GIF obawia się profilowanych reklam w aplikacjach do zamawiania leków

mgr.farm 15 godzin temu

Na początku czerwca do konsultacji publicznych skierowano projekt zmiany deregulacyjnej w rozporządzeniu dotyczącym wysyłkowej sprzedaży leków. Resort zdrowia zaproponował w nim sformułowanie na nowo katalogu sposób zamawiania leków oferowanych w sprzedanych wysyłkowej. Zamiast zamawiania telefonicznego, faksem czy dzięki poczty elektronicznej, ma to być możliwe po prostu „za pomocą środków komunikacji elektronicznej”. 1 lipca zmianę opublikowano w Dzienniku Ustaw. Oznacza to, iż wejdzie w życie od 15 lipca.

  • Czytaj również: Ministerstwo zezwoli na nowe sposoby zamawiania leków przez internet

Taka zmiana w praktyce oznacza umożliwienie zamawiania leków z aptek internetowych z wykorzystaniem np. aplikacji mobilnych lub chatbotów. Jednocześnie nowe brzmienie zmienianych przepisów nie wyklucza dotychczasowych metod składania zamówień.

– Pojęcie „środków komunikacji elektronicznej” obejmuje składanie zamówień drogą telefoniczną, z wykorzystaniem poczty elektronicznej czy faksu, ale jest od nich szersze. Daje jednak też możliwość wykorzystywania nowych, dotychczas nieprzewidzianych zmienianymi przepisami rozwiązań technicznych – argumentował resort zdrowia w uzasadnieniu zmiany.

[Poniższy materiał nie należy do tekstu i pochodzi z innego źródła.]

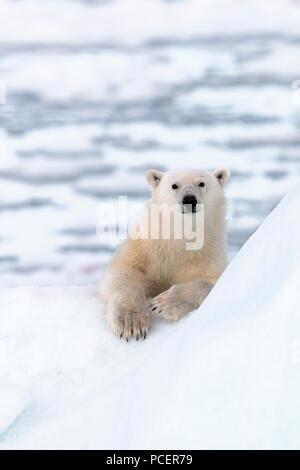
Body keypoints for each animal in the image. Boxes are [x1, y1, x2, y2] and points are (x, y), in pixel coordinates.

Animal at [99, 169, 231, 342]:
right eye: (174, 185)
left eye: (201, 183)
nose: (189, 199)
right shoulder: (145, 248)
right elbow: (124, 273)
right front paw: (132, 322)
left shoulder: (208, 253)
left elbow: (212, 281)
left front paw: (164, 303)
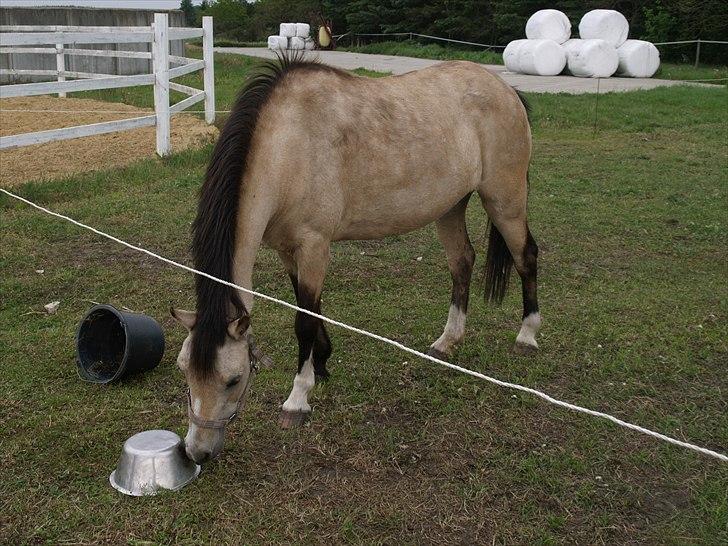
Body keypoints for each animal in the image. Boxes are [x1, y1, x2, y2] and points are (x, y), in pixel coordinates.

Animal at [171, 55, 540, 464]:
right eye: (184, 370)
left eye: (232, 380)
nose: (197, 451)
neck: (290, 145)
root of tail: (506, 89)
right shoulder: (289, 251)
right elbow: (309, 308)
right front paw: (322, 362)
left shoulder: (314, 245)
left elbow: (304, 320)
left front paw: (297, 399)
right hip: (450, 207)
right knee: (462, 262)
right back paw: (447, 342)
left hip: (505, 200)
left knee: (526, 257)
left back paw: (527, 335)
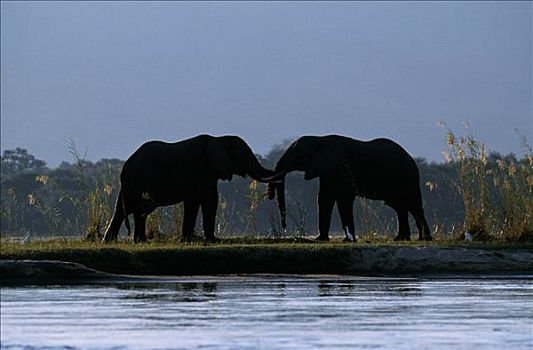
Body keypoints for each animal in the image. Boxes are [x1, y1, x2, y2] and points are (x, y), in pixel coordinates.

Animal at [102, 134, 274, 243]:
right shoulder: (203, 171)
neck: (218, 139)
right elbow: (210, 200)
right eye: (243, 154)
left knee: (123, 209)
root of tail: (124, 166)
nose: (271, 194)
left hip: (130, 185)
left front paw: (185, 240)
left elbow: (193, 203)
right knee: (134, 209)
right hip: (136, 182)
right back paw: (135, 241)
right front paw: (213, 240)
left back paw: (113, 241)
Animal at [268, 135, 430, 242]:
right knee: (400, 206)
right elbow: (324, 199)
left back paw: (423, 239)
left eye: (297, 153)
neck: (320, 139)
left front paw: (348, 240)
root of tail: (411, 159)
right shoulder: (327, 171)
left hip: (407, 178)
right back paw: (401, 239)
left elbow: (343, 199)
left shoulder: (341, 169)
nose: (284, 226)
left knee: (413, 205)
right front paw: (321, 239)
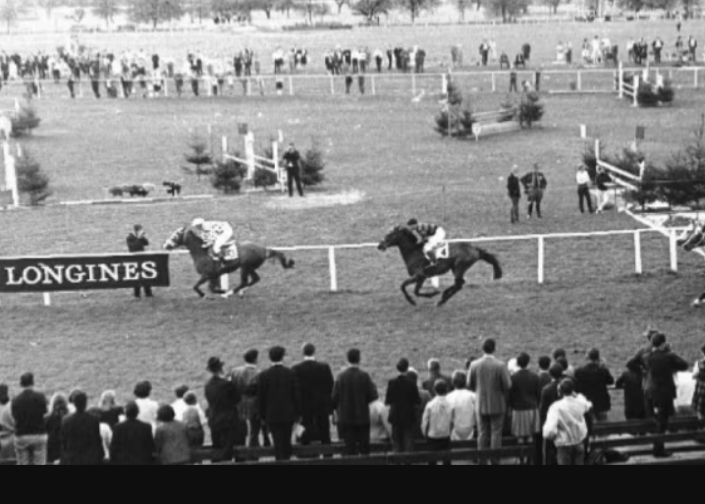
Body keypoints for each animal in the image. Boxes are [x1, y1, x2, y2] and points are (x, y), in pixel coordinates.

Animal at [163, 228, 294, 300]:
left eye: (175, 235)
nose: (166, 245)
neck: (202, 253)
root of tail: (263, 249)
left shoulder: (208, 275)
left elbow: (201, 287)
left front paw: (219, 293)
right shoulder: (214, 276)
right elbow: (207, 287)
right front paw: (213, 293)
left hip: (245, 267)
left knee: (244, 281)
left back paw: (232, 292)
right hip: (250, 267)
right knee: (255, 279)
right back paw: (240, 292)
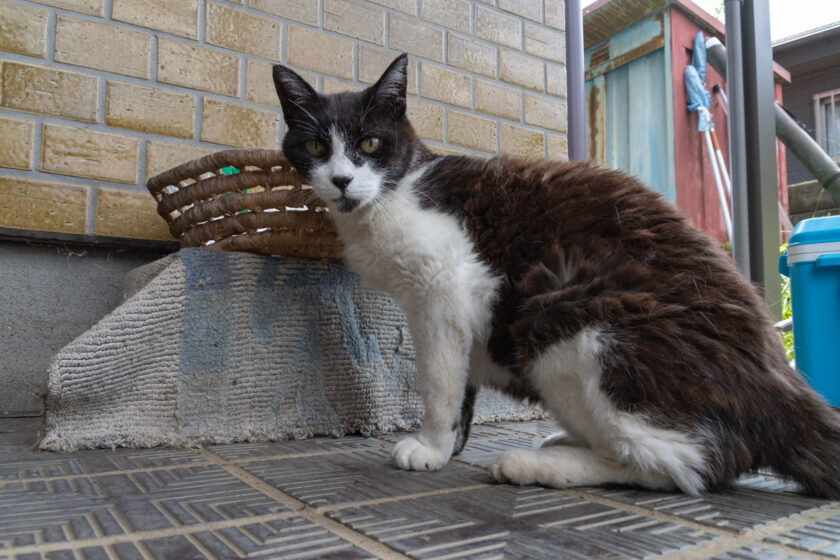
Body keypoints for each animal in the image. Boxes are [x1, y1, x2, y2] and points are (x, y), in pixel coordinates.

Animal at [274, 54, 840, 496]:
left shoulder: (445, 287)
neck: (396, 192)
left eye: (370, 144)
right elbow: (461, 382)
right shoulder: (451, 308)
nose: (341, 180)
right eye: (316, 148)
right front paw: (452, 445)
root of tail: (783, 388)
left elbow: (438, 380)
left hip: (564, 318)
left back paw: (534, 464)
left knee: (684, 467)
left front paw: (431, 447)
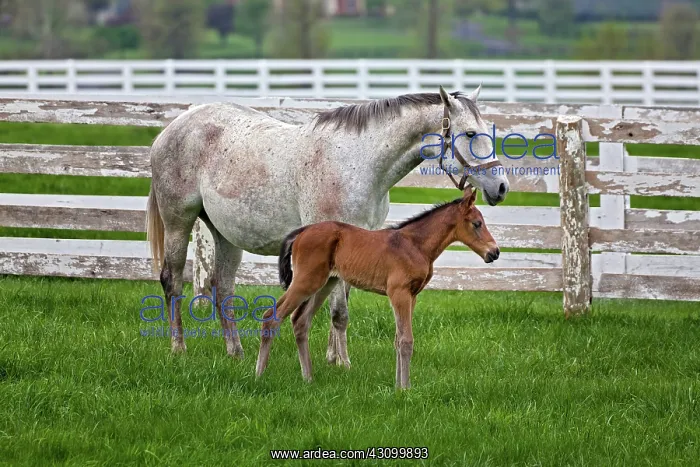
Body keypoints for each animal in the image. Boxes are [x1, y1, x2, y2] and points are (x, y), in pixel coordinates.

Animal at [146, 85, 510, 364]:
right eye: (470, 134)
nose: (501, 186)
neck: (358, 163)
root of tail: (170, 129)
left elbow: (341, 306)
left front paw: (333, 358)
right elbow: (338, 311)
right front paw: (343, 363)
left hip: (225, 236)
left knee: (223, 286)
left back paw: (235, 352)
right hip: (178, 223)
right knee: (172, 281)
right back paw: (178, 349)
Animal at [255, 186, 498, 389]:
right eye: (477, 224)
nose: (494, 252)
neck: (414, 245)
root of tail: (302, 232)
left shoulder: (412, 295)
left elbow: (398, 338)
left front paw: (399, 385)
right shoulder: (398, 292)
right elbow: (406, 340)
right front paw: (405, 389)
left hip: (325, 283)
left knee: (300, 321)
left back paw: (308, 378)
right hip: (307, 281)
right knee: (271, 317)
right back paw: (259, 374)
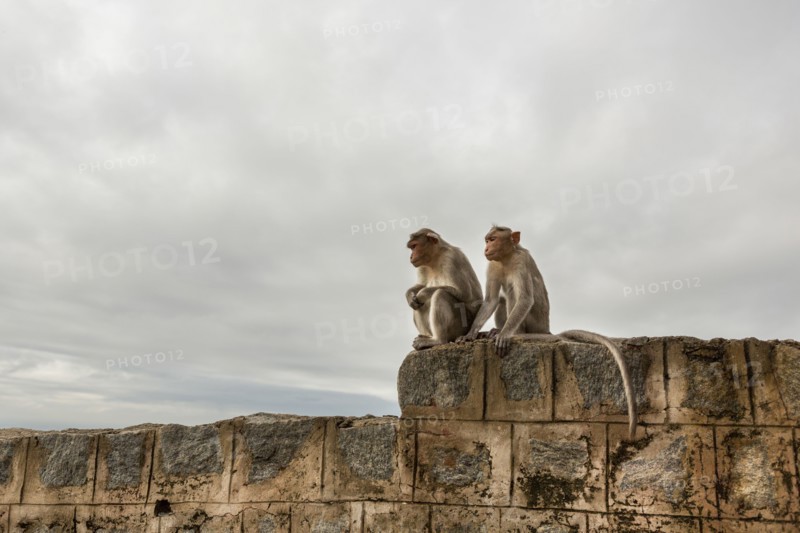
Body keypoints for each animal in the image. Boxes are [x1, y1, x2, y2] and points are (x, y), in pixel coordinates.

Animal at [458, 225, 638, 439]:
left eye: (493, 239)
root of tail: (547, 329)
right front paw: (471, 333)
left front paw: (504, 335)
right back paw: (496, 330)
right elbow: (491, 300)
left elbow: (525, 299)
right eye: (487, 240)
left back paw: (513, 333)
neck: (506, 258)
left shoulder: (521, 262)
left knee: (515, 294)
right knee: (502, 298)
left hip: (536, 320)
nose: (486, 248)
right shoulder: (492, 265)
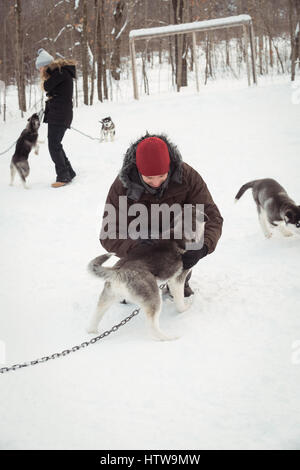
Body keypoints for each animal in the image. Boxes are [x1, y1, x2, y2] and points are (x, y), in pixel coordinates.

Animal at [88, 209, 207, 342]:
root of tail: (119, 272)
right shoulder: (178, 279)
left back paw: (92, 334)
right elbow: (180, 303)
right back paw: (169, 337)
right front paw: (186, 307)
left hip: (107, 298)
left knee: (94, 318)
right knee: (152, 327)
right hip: (153, 298)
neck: (182, 228)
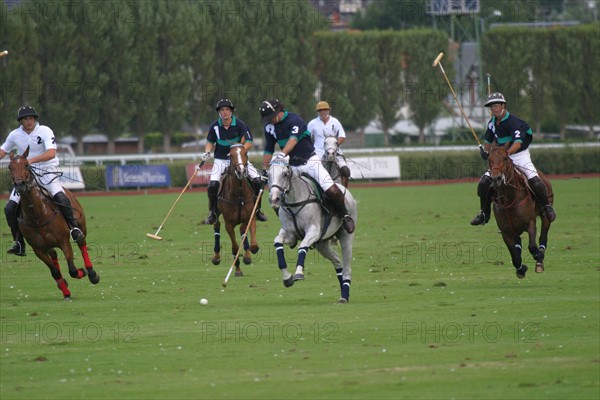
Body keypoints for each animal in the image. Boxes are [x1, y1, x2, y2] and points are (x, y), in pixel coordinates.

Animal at [8, 148, 99, 298]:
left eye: (26, 165)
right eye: (10, 167)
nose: (20, 185)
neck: (37, 215)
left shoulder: (64, 242)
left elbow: (72, 269)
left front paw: (83, 272)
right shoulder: (38, 249)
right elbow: (55, 272)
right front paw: (65, 291)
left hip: (80, 226)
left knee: (81, 243)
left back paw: (92, 273)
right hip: (48, 245)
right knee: (54, 256)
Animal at [210, 145, 258, 278]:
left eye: (245, 153)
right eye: (230, 155)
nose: (241, 171)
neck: (239, 194)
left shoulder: (250, 216)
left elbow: (252, 242)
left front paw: (249, 253)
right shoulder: (229, 224)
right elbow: (235, 248)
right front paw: (237, 269)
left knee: (242, 230)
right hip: (217, 212)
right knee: (216, 225)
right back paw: (216, 257)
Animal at [268, 159, 356, 304]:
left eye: (285, 174)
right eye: (268, 175)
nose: (274, 199)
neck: (294, 202)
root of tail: (343, 189)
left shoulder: (313, 231)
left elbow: (303, 246)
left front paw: (298, 273)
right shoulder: (290, 234)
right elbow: (277, 242)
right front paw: (287, 278)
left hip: (346, 238)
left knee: (347, 268)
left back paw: (344, 296)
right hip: (322, 244)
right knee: (337, 262)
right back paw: (344, 293)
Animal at [488, 146, 552, 278]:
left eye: (505, 158)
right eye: (489, 159)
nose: (496, 178)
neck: (509, 200)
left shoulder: (530, 223)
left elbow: (532, 246)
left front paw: (539, 256)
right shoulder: (505, 231)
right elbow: (514, 254)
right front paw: (521, 269)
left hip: (545, 215)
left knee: (543, 234)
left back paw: (540, 261)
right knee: (518, 244)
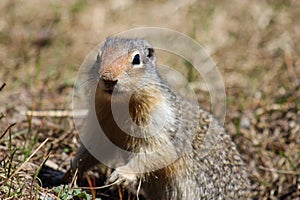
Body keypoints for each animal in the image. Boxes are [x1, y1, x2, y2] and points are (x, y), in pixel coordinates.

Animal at [67, 37, 252, 198]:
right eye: (99, 56)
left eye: (136, 59)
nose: (108, 78)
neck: (120, 106)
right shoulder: (101, 126)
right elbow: (92, 148)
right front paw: (71, 170)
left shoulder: (158, 124)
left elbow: (155, 153)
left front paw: (121, 175)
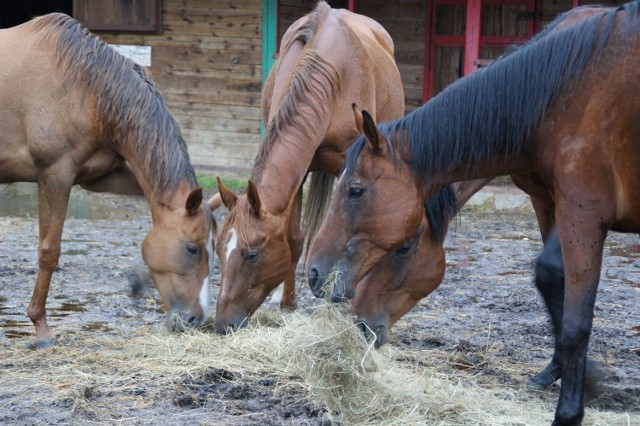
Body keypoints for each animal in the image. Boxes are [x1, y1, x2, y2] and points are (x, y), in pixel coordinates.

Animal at [0, 14, 215, 346]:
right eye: (192, 248)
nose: (195, 319)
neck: (86, 87)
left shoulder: (102, 177)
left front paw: (138, 280)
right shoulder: (55, 174)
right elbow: (49, 252)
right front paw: (41, 327)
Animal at [211, 0, 404, 332]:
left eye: (252, 254)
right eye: (220, 249)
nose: (223, 324)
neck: (331, 74)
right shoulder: (298, 176)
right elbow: (294, 240)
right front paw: (288, 303)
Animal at [304, 2, 640, 422]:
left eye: (356, 191)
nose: (314, 273)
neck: (565, 93)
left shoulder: (584, 212)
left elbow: (576, 320)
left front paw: (572, 402)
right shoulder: (549, 200)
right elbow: (551, 275)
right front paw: (562, 370)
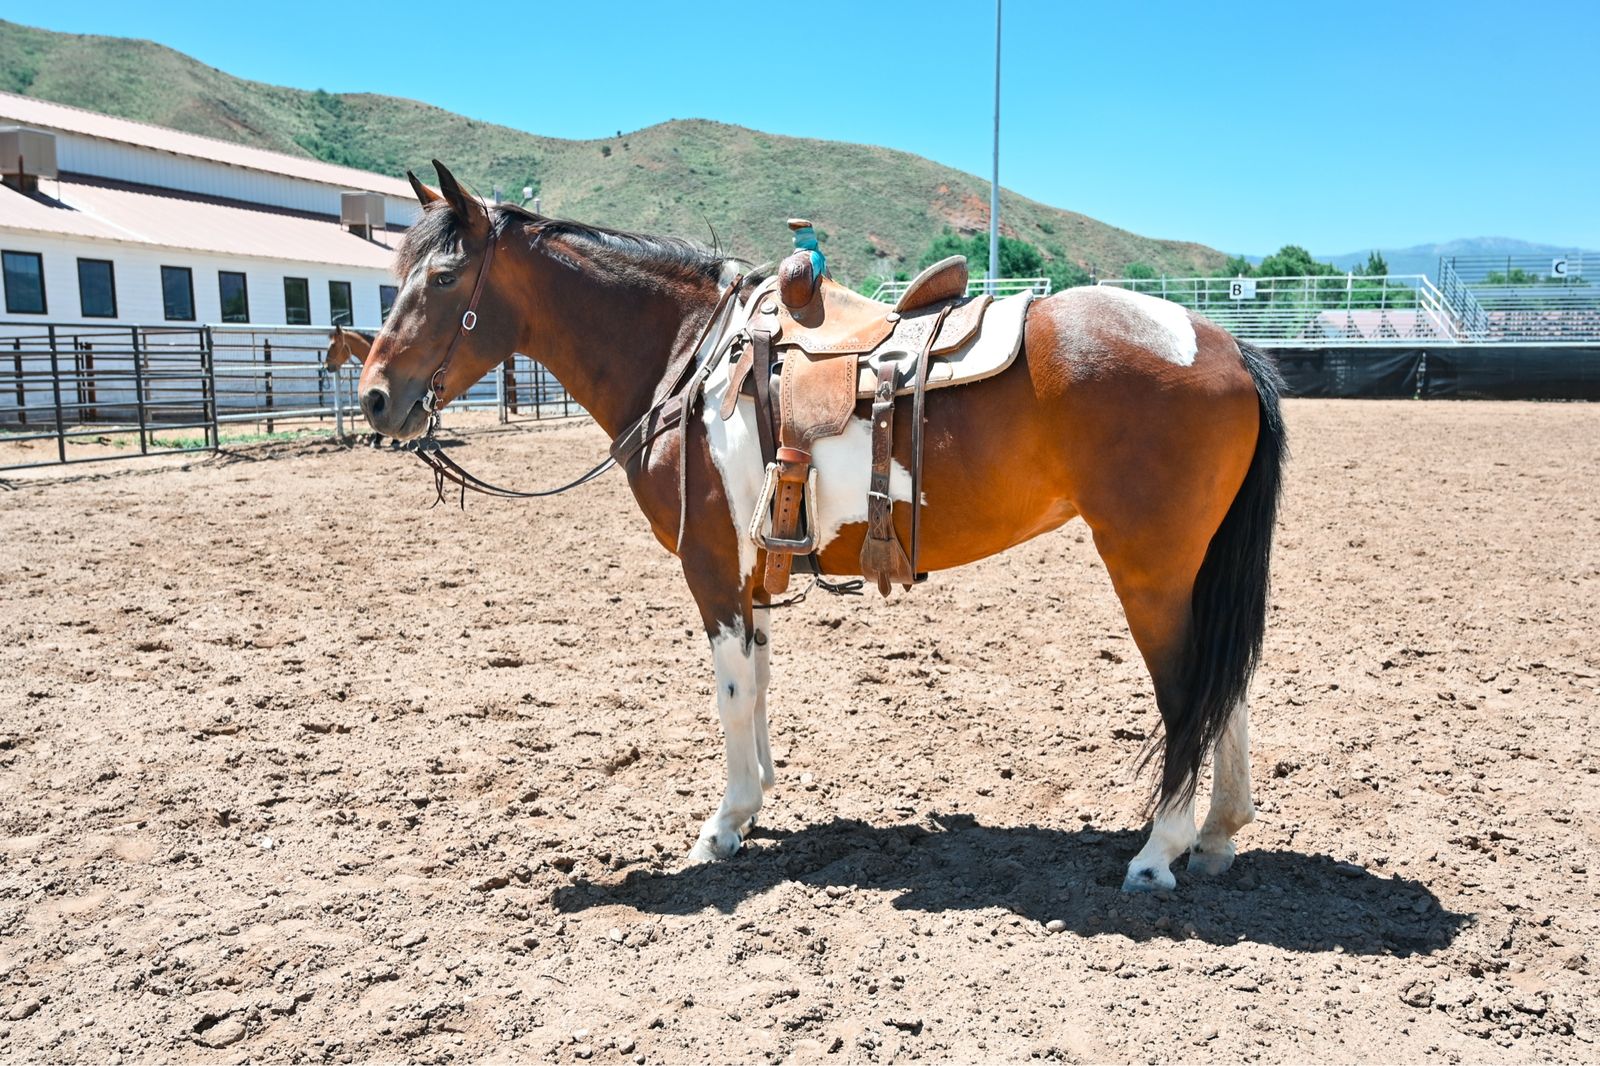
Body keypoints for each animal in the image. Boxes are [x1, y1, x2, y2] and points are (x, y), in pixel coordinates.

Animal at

GIF obawia się profilowanych reklam

Kilka dni temu na stronach Rządowego Centrum Legislacji opublikowano część uwag, jakie wpłynęły do projektu w ramach konsultacji publicznych. Jak można było się spodziewać przedstawiciele producentów leków (PASMI) z zadowoleniem przyjęli takie rozwiązanie. Pojawił się jednak też głos krytyczny. Co ciekawe, wyszedł on z Głównego Inspektoratu Farmaceutycznego.

Zastrzeżeń GIF nie budziło samo umożliwienie składania zamówień w aptece na jej stronie internetowej, jeżeli przekierowanie na nią nastąpiło np. z aplikacji mobilnej. Jednak składanie zamówień bezpośrednio w aplikacji już pewne zastrzeżenia rodzi…

– Należy zwrócić uwagę na ewentualne ryzyko, które wynika z proponowanego rozwiązania. Aplikacje mobilne powszechnie bowiem korzystają z profilowania użytkowników w celach marketingowych, w szczególności do wyświetlania im dedykowanych przekazów reklamowych. W związku z tym powyższe może mieć miejsce również w przypadku aplikacji umożliwiających zakup produktu leczniczego oferowanego na stronie internetowej – wskazuje GIF.

Organ wskazuje, iż profilowane reklamy mocno utrudnią możliwość monitorowania przez wyświetlania ich użytkownikom takich aplikacji. Każdemu konkretnemu użytkownikowi będą się bowiem wyświetlały inne reklamy – dopasowane do jego zachowań i profilu.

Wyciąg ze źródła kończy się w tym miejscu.